How to cite this URL:
Agrawal CR, Kothiwal S. Capecitabine-induced tongue hyperpigmentation. Indian J Health Sci Biomed Res [serial online] 2018 [cited 2020 Feb 29];11:186-7. Available from: http://www.ijournalhs.org/text.asp?2018/11/2/186/232680

Dear Editor,

Hyperpigmentation is a very frequent side effect of chemotherapy. The culprits for skin hyperpigmentation already described in literature include not only chemotherapeutic agents such as cyclophosphamide, busulfan, bleomycin, and fluorouracil but also targeted agents such as imatinib, nilotinib, and bortezomib.[1],[2] However, hyperpigmentation of tongue due to chemotherapeutic agents is uncommon.
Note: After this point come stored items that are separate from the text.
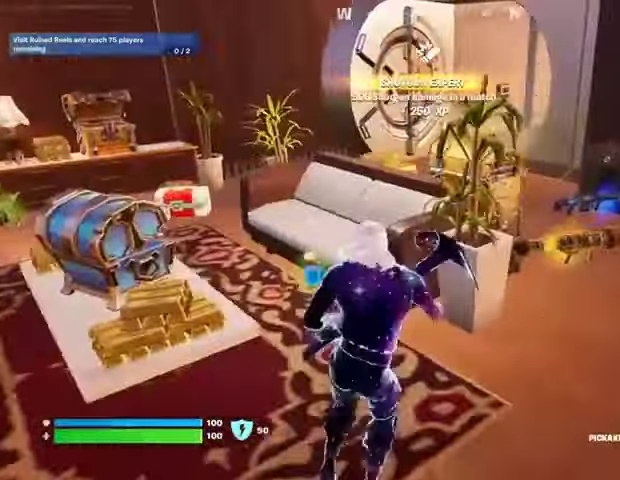
{"buttons": ["R2"], "left_stick": "center", "right_stick": "center", "events": [[367, "R2", "down"], [400, "right_stick", "left"], [500, "left_stick", "center"], [500, "right_stick", "center"]]}
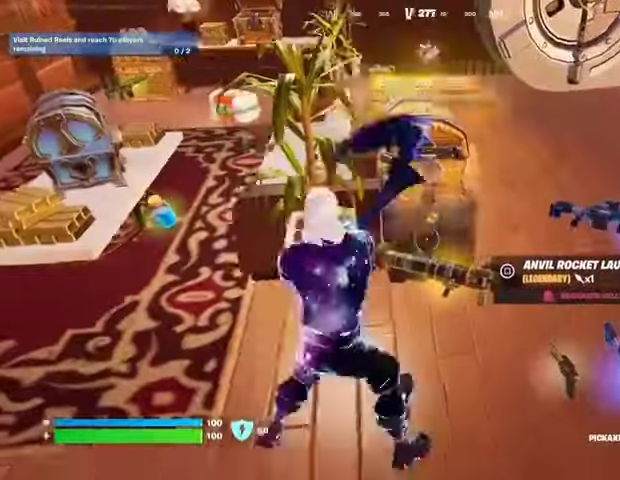
{"buttons": ["R2"], "left_stick": "left", "right_stick": "center", "events": [[33, "left_stick", "left"], [133, "left_stick", "center"], [500, "left_stick", "left"]]}
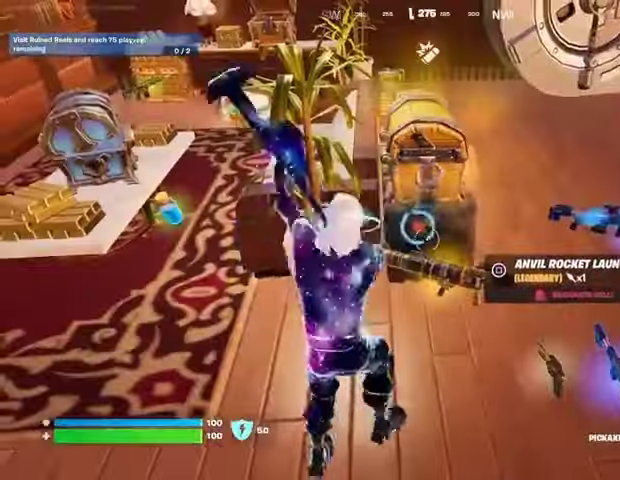
{"buttons": [], "left_stick": "up-right", "right_stick": "center", "events": [[100, "left_stick", "center"], [133, "R2", "up"], [167, "left_stick", "right"], [200, "right_stick", "right"], [233, "left_stick", "up-right"], [267, "R1", "down"], [333, "right_stick", "center"], [367, "R1", "up"]]}
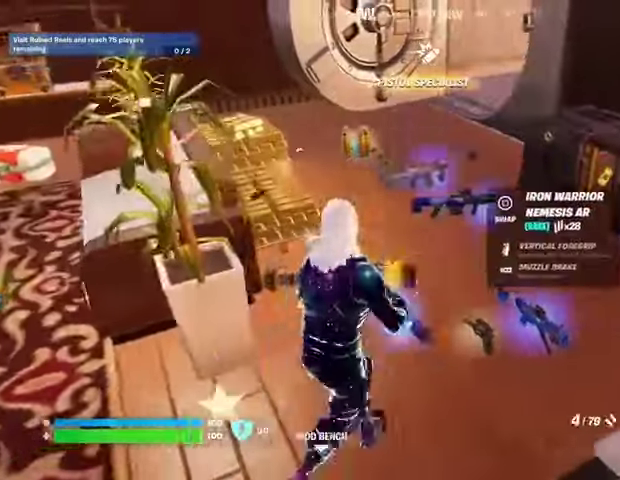
{"buttons": [], "left_stick": "down-left", "right_stick": "center", "events": [[33, "left_stick", "up"], [100, "L1", "down"], [167, "L1", "up"], [167, "left_stick", "center"], [500, "left_stick", "down-left"]]}
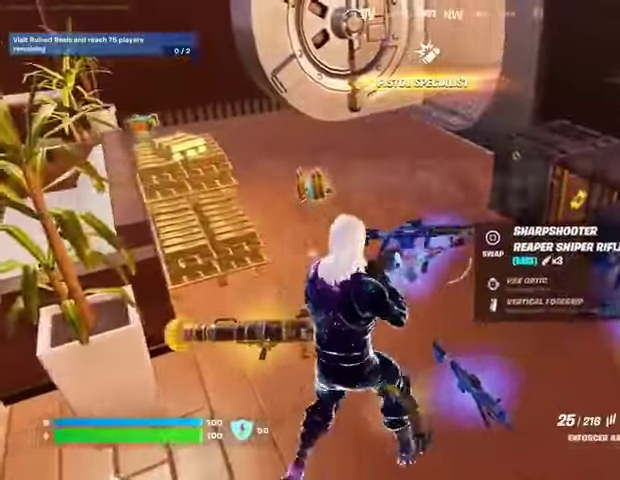
{"buttons": [], "left_stick": "left", "right_stick": "right", "events": [[33, "SQUARE", "down"], [67, "SQUARE", "up"], [167, "TRIANGLE", "down"], [233, "TRIANGLE", "up"], [333, "left_stick", "left"], [500, "right_stick", "right"]]}
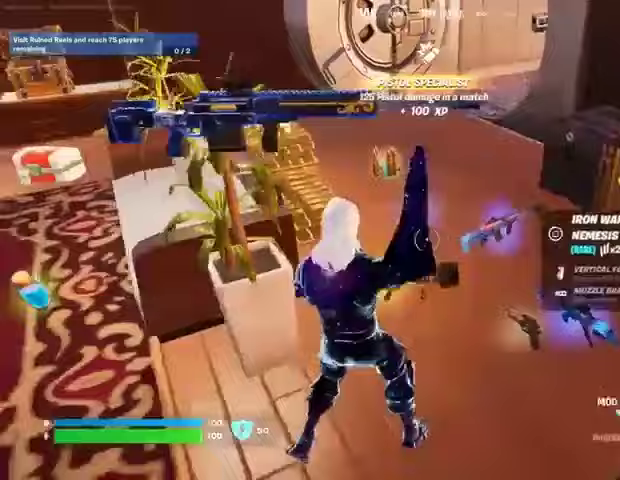
{"buttons": [], "left_stick": "left", "right_stick": "center", "events": [[133, "right_stick", "up-left"], [333, "right_stick", "down-left"], [400, "right_stick", "center"]]}
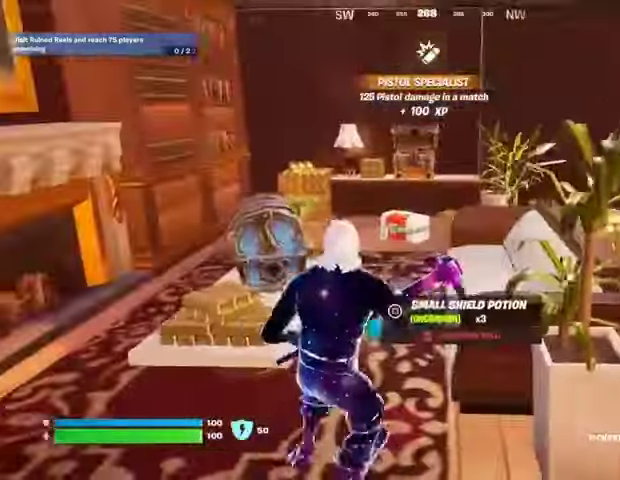
{"buttons": [], "left_stick": "left", "right_stick": "right", "events": [[400, "right_stick", "right"]]}
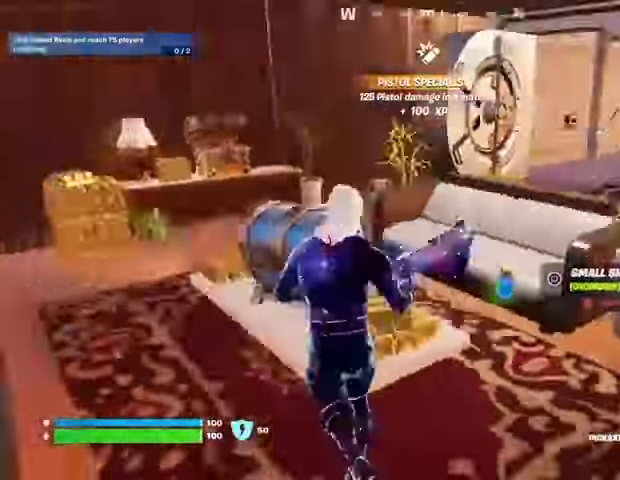
{"buttons": [], "left_stick": "up", "right_stick": "center", "events": [[33, "left_stick", "right"], [133, "left_stick", "up-right"], [167, "R1", "down"], [300, "R1", "up"], [300, "right_stick", "center"], [367, "left_stick", "up"]]}
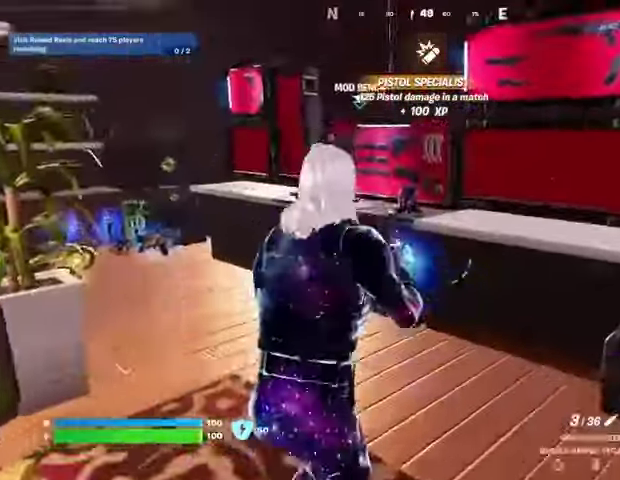
{"buttons": [], "left_stick": "center", "right_stick": "center", "events": [[67, "right_stick", "up"], [167, "right_stick", "center"], [500, "left_stick", "center"]]}
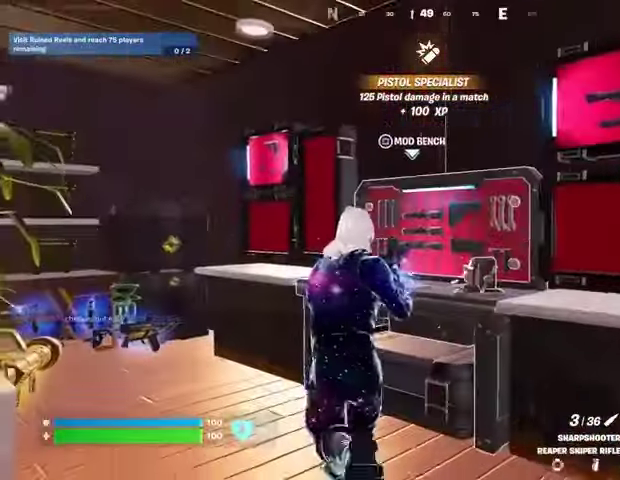
{"buttons": ["CROSS"], "left_stick": "center", "right_stick": "center", "events": [[33, "SQUARE", "down"], [100, "SQUARE", "up"], [167, "DPAD_RIGHT", "down"], [233, "DPAD_RIGHT", "up"], [333, "DPAD_RIGHT", "down"], [400, "DPAD_RIGHT", "up"], [433, "CROSS", "down"]]}
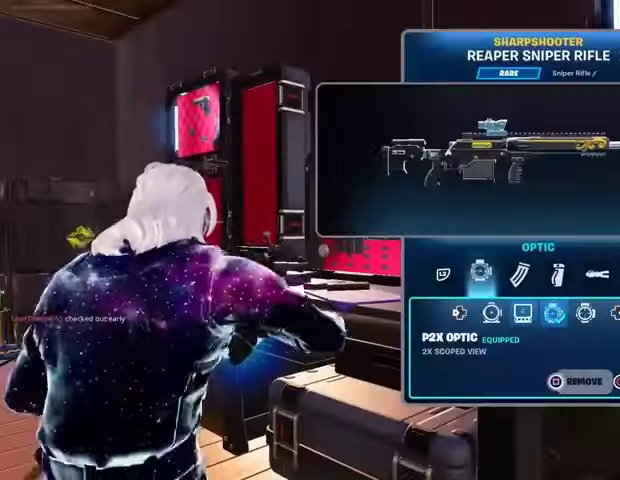
{"buttons": [], "left_stick": "center", "right_stick": "center", "events": [[267, "CROSS", "up"], [333, "L2", "down"], [467, "L2", "up"]]}
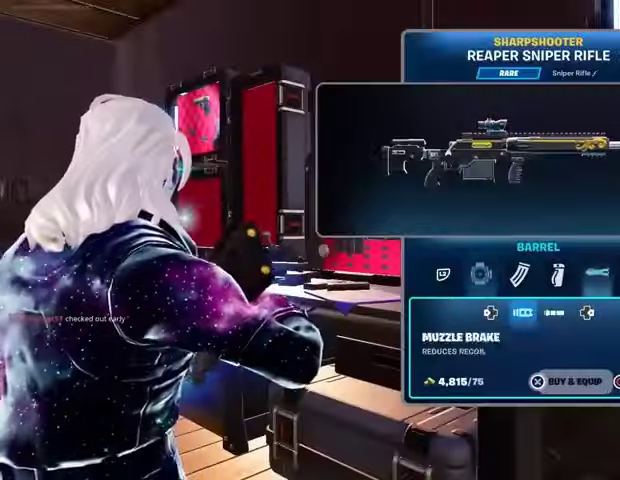
{"buttons": ["CROSS"], "left_stick": "center", "right_stick": "center", "events": [[33, "DPAD_RIGHT", "down"], [100, "DPAD_RIGHT", "up"], [133, "CROSS", "down"]]}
It is a neglected side effect of chemotherapeutic agents as most patients are asymptomatic, and most of the times, the pigmentation is noticed incidentally during brushing of teeth. The pathogenesis of underlying drug-related pigmentation can be because of drug or drug metabolite deposition in dermis and epidermis, enhanced melanin deposition with or without increase in melanocytes, and drug-induced postinflammatory changes in the mucosa alone in combination.[3] Herein, we describe a the case of a female with breast cancer who developed asymptomatic tongue hyperpigmentation due to capecitabine as a part of her chemotherapeutic regime.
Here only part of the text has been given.